Birk and Gellett provided ALICE training, or active shooter response training, for the entire district, as well as substitute teachers, prior to the first day of school with students. ALICE stands for Alert, Lockdown, Inform, Counter, and Evacuate, and the classes provide preparation and a plan for individuals and organizations on how to more proactively handle the threat of an aggressive intruder or active shooter event.
Easton said that one of the district’s priorities this year is comprehensive school safety – so not only physical safety, but also social and emotional safety. He explained that each of the schools would come up with their own strategies to implement a common language across the grades. The curriculum is designed for K-8 and is something that teachers, counselors, and administrators can use.
“We’re excited about that,” Easton said.
The program is being piloted this year.
Last year, one of the district’s priorities was to implement a common assessment at the K-8 levels to provide a growth model assessment to evaluate students at the beginning and end of the school year to see their growth, see what areas the district need to improve in terms of instruction/curriculum, etc. The program was piloted last year and is in full implementation this year, with staff continuing professional development on the assessment.
The other priority, Easton said, is for the district to come up with a plan for how to deal with growth. While numbers aren’t showing as much growth this year, they are up 30 students in the district from last year.
Conversations about facilities plans, etc., will continue, and in the meantime, Easton is happy to have an additional SRO in the school buildings to allow students to see police officers and interact with them in a positive manner.

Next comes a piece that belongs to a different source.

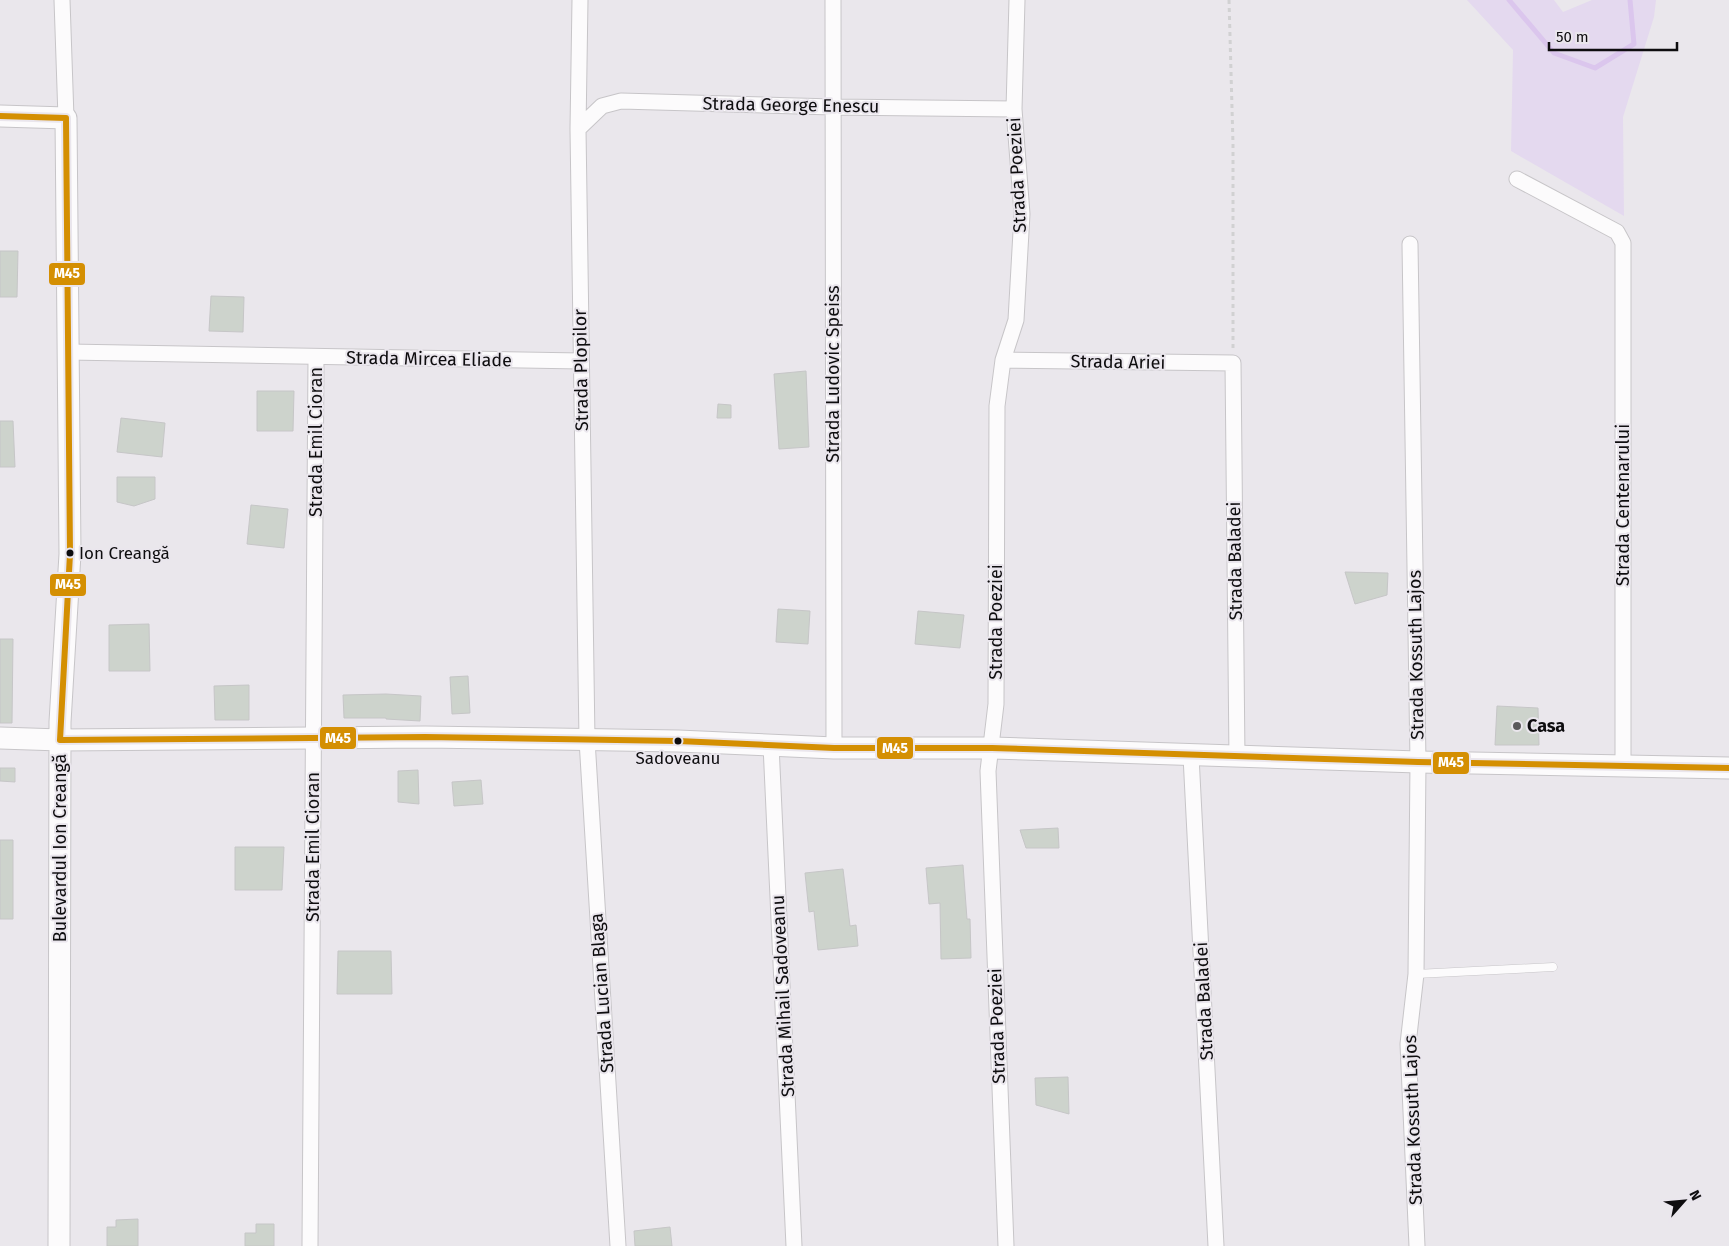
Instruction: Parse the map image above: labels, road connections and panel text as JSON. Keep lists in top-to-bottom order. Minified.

Gellett said that he hopes to get into the classrooms to increase the interaction with the students; he has been a DARE (Drug Abuse Resistance Education) program instructor for five years and knows many students in the district from that, and he explained that the SROs handle all the types of calls that involve students in the schools, which range from truancy calls to reports of drugs or violence. The officers also provide follow-up at the school for calls not directly related to the district but that impact students, such as a parent getting arrested, etc. They also liaise with other agencies, such as the Department of Social Services, when necessary.
“I think for one thing, despite just protection, it creates a good relationship with the kids with the police that they normally don’t have, and they can see us on a normal basis and relate to us what they’re going through,” Gellett said of the role of SROs. “Just communicating with them and knowing what’s going on is a big part of it. Unfortunately, high school and middle school is a really tough time for kids in their life, and we want to make sure that not only that they’re doing well in school, but they’re doing well in life, mentally. So I think that that’s a big part of it.”
The other part of the role is the additional protection and security provided by having police officers onsite, he added.
“It’s come to that in this day and age,” Gellett said. He added that the SROs attend larger school events and activities outside of normal school hours, such as prom and athletic events, to continue to provide that security.
After the first full week of school, Gellett said he is enjoying working with the students, teachers, and staff.
“I’m really liking it. It’s been a lot of fun,” he said.
“I think we’re off to a good start,” Easton said of the school year. He added his thanks to parents for their cooperation and patience as everyone gets settled in with their pickup/drop-off routines, etc.